» **YOUR INSTRUCTIONS**: Write out again the lines between the one holding "dois remercier mon" and the one holding "Hán, tỉnh Hồ Bắc", inclusive, leaving the pictures out of your answer.

(Transcribed text of the pages)
◇ ◇ ◇ ◇

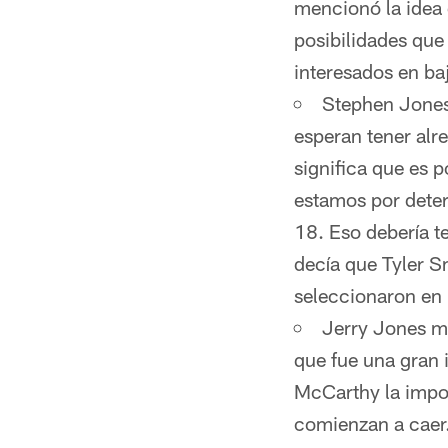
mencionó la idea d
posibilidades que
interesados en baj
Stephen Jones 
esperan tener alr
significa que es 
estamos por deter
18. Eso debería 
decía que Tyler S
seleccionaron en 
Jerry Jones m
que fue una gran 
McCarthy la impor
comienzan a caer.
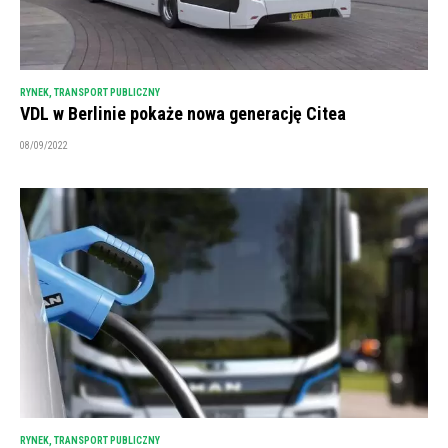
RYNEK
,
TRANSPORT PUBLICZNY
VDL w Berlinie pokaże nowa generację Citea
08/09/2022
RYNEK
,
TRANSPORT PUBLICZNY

◇ ◇ ◇ ◇

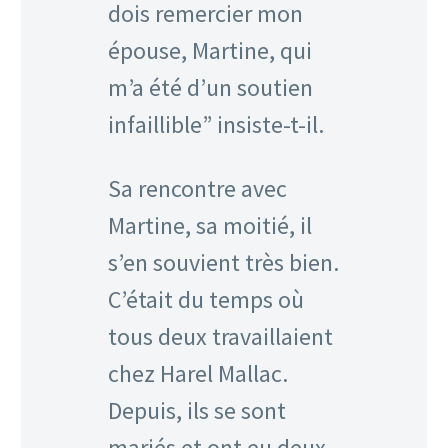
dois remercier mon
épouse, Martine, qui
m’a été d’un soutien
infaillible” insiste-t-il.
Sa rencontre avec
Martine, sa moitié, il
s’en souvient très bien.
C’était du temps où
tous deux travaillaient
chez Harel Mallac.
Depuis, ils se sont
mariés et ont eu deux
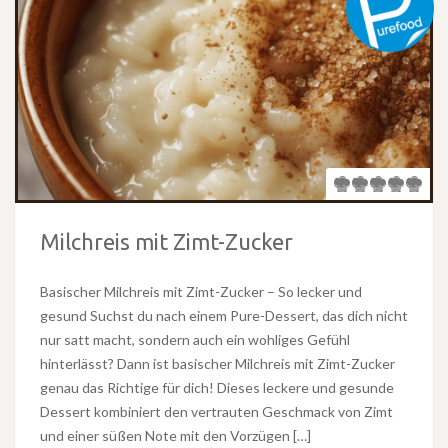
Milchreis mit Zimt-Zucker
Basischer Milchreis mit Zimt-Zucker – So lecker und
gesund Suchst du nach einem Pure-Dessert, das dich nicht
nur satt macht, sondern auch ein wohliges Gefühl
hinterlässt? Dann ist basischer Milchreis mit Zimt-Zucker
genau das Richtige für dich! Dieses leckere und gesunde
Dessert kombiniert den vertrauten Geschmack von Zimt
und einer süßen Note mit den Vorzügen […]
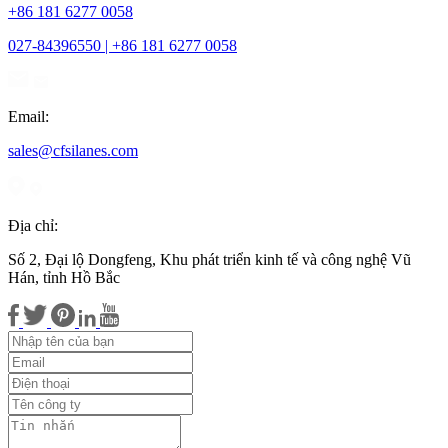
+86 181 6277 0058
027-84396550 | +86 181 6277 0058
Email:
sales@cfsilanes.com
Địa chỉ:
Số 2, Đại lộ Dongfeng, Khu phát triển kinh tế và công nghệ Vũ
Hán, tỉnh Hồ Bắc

◇ ◇ ◇ ◇

» **SOLUTION FOR THIS TASK**:
dois remercier mon
épouse, Martine, qui
m’a été d’un soutien
infaillible” insiste-t-il.
Sa rencontre avec
Martine, sa moitié, il
s’en souvient très bien.
C’était du temps où
tous deux travaillaient
chez Harel Mallac.
Depuis, ils se sont
mariés et ont eu deux
Milchreis mit Zimt-Zucker
Basischer Milchreis mit Zimt-Zucker – So lecker und
gesund Suchst du nach einem Pure-Dessert, das dich nicht
nur satt macht, sondern auch ein wohliges Gefühl
hinterlässt? Dann ist basischer Milchreis mit Zimt-Zucker
genau das Richtige für dich! Dieses leckere und gesunde
Dessert kombiniert den vertrauten Geschmack von Zimt
und einer süßen Note mit den Vorzügen […]
+86 181 6277 0058
027-84396550 | +86 181 6277 0058
Email:
sales@cfsilanes.com
Địa chỉ:
Số 2, Đại lộ Dongfeng, Khu phát triển kinh tế và công nghệ Vũ
Hán, tỉnh Hồ Bắc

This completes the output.